Task directions —
Write out all of the entries below word for word.

Data for this task —
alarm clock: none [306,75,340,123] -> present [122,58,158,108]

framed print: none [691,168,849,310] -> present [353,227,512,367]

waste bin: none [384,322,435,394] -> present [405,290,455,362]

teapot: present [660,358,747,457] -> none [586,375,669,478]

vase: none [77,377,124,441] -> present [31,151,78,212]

Response box —
alarm clock: none [306,75,340,123] -> present [122,58,158,108]

framed print: none [691,168,849,310] -> present [353,227,512,367]

waste bin: none [384,322,435,394] -> present [405,290,455,362]

teapot: present [660,358,747,457] -> none [586,375,669,478]

vase: none [77,377,124,441] -> present [31,151,78,212]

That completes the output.